The Role of Platinum-group Metals in the Changing Automobile Landscape

While the popular narrative is that Millennials, the soon-to-be largest generation in North America, rely less on automobiles than previous generations, the recent revival of the automobile industry tells a different story.

Global automobile manufacturers are projected to sell more than 81 million cars by the end of 2018; almost double the 53 million total automobiles that were sold between 2000 and 2013.

Specifically, the Asian markets have seen passenger vehicle sales double over the past seven years. In China, sales quadrupled to 24 million vehicles in 2016, representing more than 25 percent of the global market.

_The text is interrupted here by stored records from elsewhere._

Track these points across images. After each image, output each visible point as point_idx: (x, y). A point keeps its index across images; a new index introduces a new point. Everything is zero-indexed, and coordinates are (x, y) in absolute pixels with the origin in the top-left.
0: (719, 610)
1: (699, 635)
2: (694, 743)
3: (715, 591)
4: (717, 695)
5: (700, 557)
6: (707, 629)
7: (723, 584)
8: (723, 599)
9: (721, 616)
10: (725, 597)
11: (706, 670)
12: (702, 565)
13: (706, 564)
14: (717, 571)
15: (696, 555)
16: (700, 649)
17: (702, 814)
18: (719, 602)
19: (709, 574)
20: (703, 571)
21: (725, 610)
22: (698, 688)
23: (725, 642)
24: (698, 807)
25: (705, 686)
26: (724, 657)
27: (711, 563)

Since Millennials and Gen-Ys possess a great awareness for the environment, government-imposed mandates on reducing vehicular pollution have spurred the automobile industry to produce fleets of hybrid cars and increase demand for catalytic converters. Roughly 80 percent of palladium and 40 percent of platinum ends up in catalytic converters, and depending on the vehicle size and manufacturer, each contains between 3 and 7 grams of platinum-group metals (PGMs).

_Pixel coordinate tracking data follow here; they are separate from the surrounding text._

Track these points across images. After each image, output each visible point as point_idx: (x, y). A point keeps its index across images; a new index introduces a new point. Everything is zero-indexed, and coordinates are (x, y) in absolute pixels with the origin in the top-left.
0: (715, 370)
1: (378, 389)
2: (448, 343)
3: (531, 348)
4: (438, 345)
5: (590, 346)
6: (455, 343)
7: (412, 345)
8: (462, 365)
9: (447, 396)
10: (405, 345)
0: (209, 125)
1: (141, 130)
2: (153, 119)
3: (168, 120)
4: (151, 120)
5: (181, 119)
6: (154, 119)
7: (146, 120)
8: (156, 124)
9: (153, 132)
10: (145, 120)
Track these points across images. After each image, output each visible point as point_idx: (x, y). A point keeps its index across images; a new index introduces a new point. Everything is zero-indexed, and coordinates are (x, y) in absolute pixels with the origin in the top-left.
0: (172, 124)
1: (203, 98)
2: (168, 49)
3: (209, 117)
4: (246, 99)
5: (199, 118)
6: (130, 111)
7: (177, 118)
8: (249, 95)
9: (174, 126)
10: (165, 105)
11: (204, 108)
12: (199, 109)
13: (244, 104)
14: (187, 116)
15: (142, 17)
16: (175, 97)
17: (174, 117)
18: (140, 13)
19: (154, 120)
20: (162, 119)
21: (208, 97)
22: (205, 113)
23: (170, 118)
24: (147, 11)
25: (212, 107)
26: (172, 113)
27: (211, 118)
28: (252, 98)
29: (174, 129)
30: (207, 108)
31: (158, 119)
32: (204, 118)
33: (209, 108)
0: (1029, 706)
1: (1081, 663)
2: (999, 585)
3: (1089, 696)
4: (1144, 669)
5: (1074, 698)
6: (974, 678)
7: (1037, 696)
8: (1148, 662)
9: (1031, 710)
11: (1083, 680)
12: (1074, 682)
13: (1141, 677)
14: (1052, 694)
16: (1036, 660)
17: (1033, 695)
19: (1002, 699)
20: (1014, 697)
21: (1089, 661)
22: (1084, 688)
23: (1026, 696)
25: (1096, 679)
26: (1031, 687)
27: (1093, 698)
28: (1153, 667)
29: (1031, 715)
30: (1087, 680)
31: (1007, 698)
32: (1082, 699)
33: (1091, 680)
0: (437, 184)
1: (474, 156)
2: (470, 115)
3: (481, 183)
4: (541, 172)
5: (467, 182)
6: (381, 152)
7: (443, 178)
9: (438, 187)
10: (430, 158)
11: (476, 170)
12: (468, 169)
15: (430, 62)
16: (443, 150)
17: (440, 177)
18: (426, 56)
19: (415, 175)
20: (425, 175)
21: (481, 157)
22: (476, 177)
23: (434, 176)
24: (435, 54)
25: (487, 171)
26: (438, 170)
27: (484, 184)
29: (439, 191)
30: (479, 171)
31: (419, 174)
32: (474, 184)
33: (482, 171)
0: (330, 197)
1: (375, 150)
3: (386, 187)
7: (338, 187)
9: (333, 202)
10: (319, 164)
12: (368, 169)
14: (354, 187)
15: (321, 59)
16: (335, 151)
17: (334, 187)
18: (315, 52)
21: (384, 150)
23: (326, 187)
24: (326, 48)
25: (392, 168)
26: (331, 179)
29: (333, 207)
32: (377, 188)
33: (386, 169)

The catalytic converter market is set to grow at a CAGR of 8.05 percent from 2017 to 2021 and is seen reaching a market size of $55.16 billion. As demand for catalytic converters grows, the metals needed to develop them is also on the rise.

Catalytic converters and the role of PGMs

A catalytic converter is a device found in most car engines that turns pollutants in the exhaust, such as carbon monoxide and nitrogen oxides, into benign gases that can be released into the air, like nitrogen, carbon dioxide and water vapor. Catalytic converters trigger a chemical reaction that converts the harmful pollutants with the use of a ceramic tool shaped like a honeycomb and coated with PGMs. It’s placed in the exhaust system between the engine and the muffler, and when the engine heats up the metals the process neutralizes the pollutants.

The PGMs in catalytic converters (platinum, palladium and rhodium) have a broad range of additional applications. Platinum is used in lab and dental equipment, electrical contacts and electrodes and jewelry. Platinum and palladium, like gold and silver, are also considered precious metals and are known to contrarian investors as stores of value.

Palladium plays a key role in fuel-cell technology, while rhodium is an alloying agent for hardening and improving the corrosion resistance of platinum and palladium. These valuable metals are an attractive target for recovery and reuse from used catalytic converters. In fact, by 2021, it is expected that 30 percent of PGMs supply will come from the recycling industry.